───── Excerpt to read

Evan Penny (born 1953, in South Africa), currently lives and works in Toronto, Ontario, Canada. In 1978, Penny graduated from the Alberta College of Art and Design and received a post-graduate degree in sculpture.

Evan Penny makes sculptures of human forms out of silicone, pigment, hair and aluminium. His pieces range from the almost precisely lifelike, to the blurred or stretched. Penny says one of his interests "is to situate the sculptures perceptually between the way we might see each other in real time and space and the way we imagine our equivalent in a photographic representation." Though his creations are lifelike, Penny believes that "the real can't be represented or symbolized," leaving everything to be a representation.

Early works 
Evan Penny’s early works include sculptures, as well as digital photographs. Penny sculptures go beyond the concept of photorealism in three-dimensional space. In his early figural sculptures, Penny stays true to an undistorted, classical human form, although the scale is typically smaller than life-size. One of the most notable pieces from this group is Ali (1984); a full-figure nude of a young woman. The sculpture is hyper-articulated, and Penny renders every inch of the woman’s body in great detail. The result is an uncanny and surreal effect. Penny’s early figurative sculptures were brought together in Absolutely Unreal, a major survey of the artist’s work that traveled to the Museum London in London, Ontario, the Mendel Art Gallery in Saskatoon, Saskatchewan and the Glenbow Museum in Calgary, Alberta (2003–2006).

No One - In Particular (2004–2007) 

No One – In Particular is a grouping of twice life-size sculptures that push the boundaries of representation between the two-dimensional and three-dimensional. These sculptures are imaginary portraits constructed to look like ordinary people but with larger parts of the body. These realistic sculptures are not modeled after a particular person, but rather are amalgamations of human features, generating commentary about the expectation of truth within photography. Penny continues to push the boundary on contemporary sculptural realism in these works through accentuating the variability in the human form.

Stretch / Anamorphs (2003–2008) 

Penny’s Stretch and Anamorph sculptures further expand the boundaries of distortion within a three-dimensional space. These works stretch, blur and manipulate the human form in space much in the way that two-dimensional digital photography can be manipulated. In works such as Stretch #1 2003, Penny’s traditional busts are vertically stretched elongating the head and shoulders while staying true to his hyper-realistic rendering of the human face.

Penny’s Panagiota works are a subset of this series. The idea of time is directly addressed with the Panagiota pieces. The work visually charts a conversation Penny has with a young woman by rendering her facial expression at different points in their conversation—bringing time-photography directly into sculptural form.

──────────
───── Extracted data

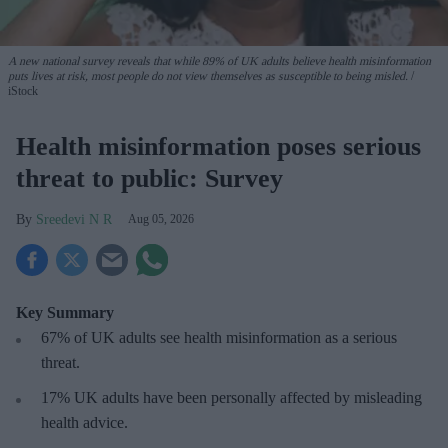
A new national survey reveals that while 89% of UK adults believe health misinformation
puts lives at risk, most people do not view themselves as susceptible to being misled.
iStock
Health misinformation poses serious
threat to public: Survey
Sreedevi N R
Aug 05, 2026
Key Summary
67% of UK adults see health misinformation as a serious
threat
.
17%
UK adults have been personally affected by misleading
health advice.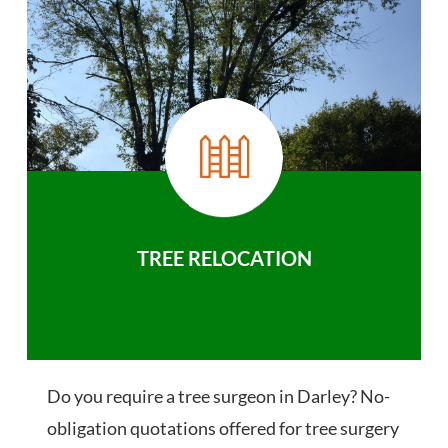
TREE RELOCATION
Do you require a tree surgeon in Darley? No-
obligation quotations offered for tree surgery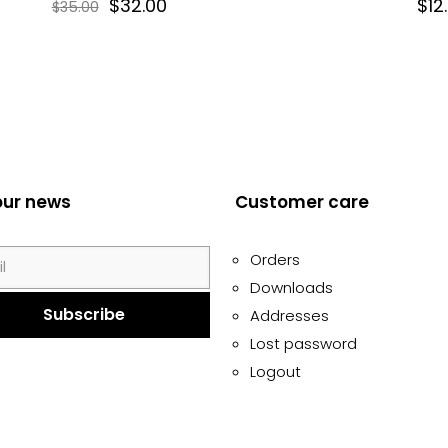
$
32.00
$
12
$
35.00
our news
Customer care
Orders
Downloads
Addresses
Lost password
Logout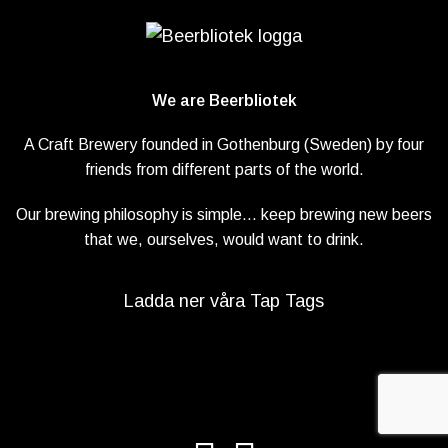
We are Beerbliotek
A Craft Brewery founded in Gothenburg (Sweden) by four
friends from different parts of the world.
Our brewing philosophy is simple… keep brewing new beers
that we, ourselves, would want to drink.
Ladda ner våra Tap Tags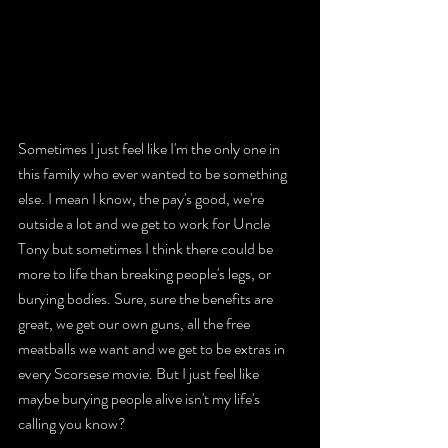
Sometimes I just feel like I'm the only one in 
this family who ever wanted to be something 
else. I mean I know, the pay's good, we're 
outside a lot and we get to work for Uncle 
Tony but sometimes I think there could be 
more to life than breaking people's legs, or 
burying bodies. Sure, sure the benefits are 
great, we get our own guns, all the free 
meatballs we want and we get to be extras in 
every Scorsese movie. But I just feel like 
maybe burying people alive isn't my life's 
calling you know?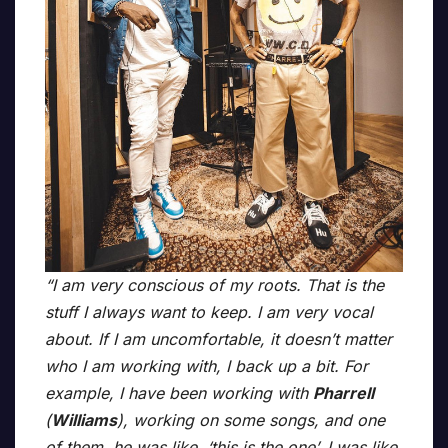
“I am very conscious of my roots. That is the
stuff I always want to keep. I am very vocal
about. If I am uncomfortable, it doesn’t matter
who I am working with, I back up a bit. For
example, I have been working with
Pharrell
(
Williams
), working on some songs, and one
of them, he was like, ‘this is the one’. I was like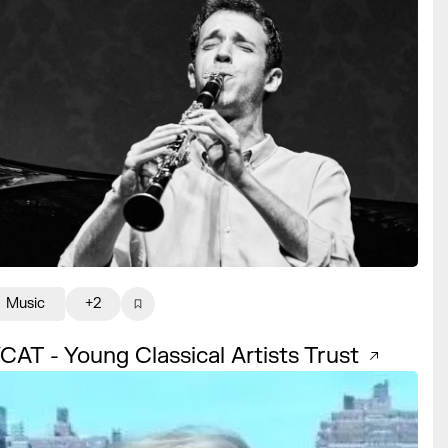
Music
+2
CAT - Young Classical Artists Trust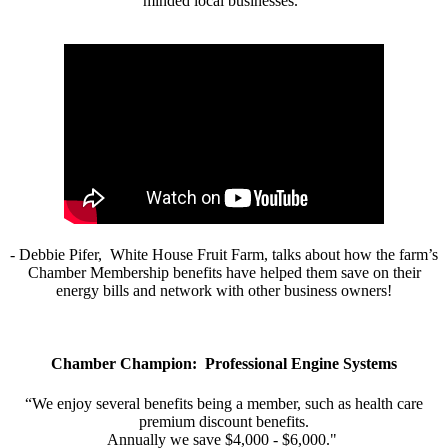
minded local businesses.”
- Debbie Pifer, White House Fruit Farm, talks about how the farm’s
Chamber Membership benefits have helped them save on their
energy bills and network with other business owners!
Chamber Champion: Professional Engine Systems
“We enjoy several benefits being a member, such as health care
premium discount benefits.
Annually we save $4,000 - $6,000."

──────────

**Tasks and exercises**.
(a) Decide whether each statement agrees with the passage about Evan Penny, answering yes or no and quoting the words of the passage that settle it: (i) Penny graduated from the Alberta College of Art and Design in 1978. (ii) The sculptures in No One – In Particular are modeled after particular people. (iii) The figures in Penny's early figural sculptures are typically larger than life-size.
(b) Reproduce the stretch of the passage about Evan Penny from "Stretch / Anamorphs" through "the human face.".
Rely only on the passage about Evan Penny.

**Task-by-task answers**.
(a)
(i) Yes: "In 1978, Penny graduated from the Alberta College of Art and Design"
(ii) No: "These realistic sculptures are not modeled after a particular person"
(iii) No: "the scale is typically smaller than life-size"

(b)
Stretch / Anamorphs (2003–2008) 

Penny’s Stretch and Anamorph sculptures further expand the boundaries of distortion within a three-dimensional space. These works stretch, blur and manipulate the human form in space much in the way that two-dimensional digital photography can be manipulated. In works such as Stretch #1 2003, Penny’s traditional busts are vertically stretched elongating the head and shoulders while staying true to his hyper-realistic rendering of the human face.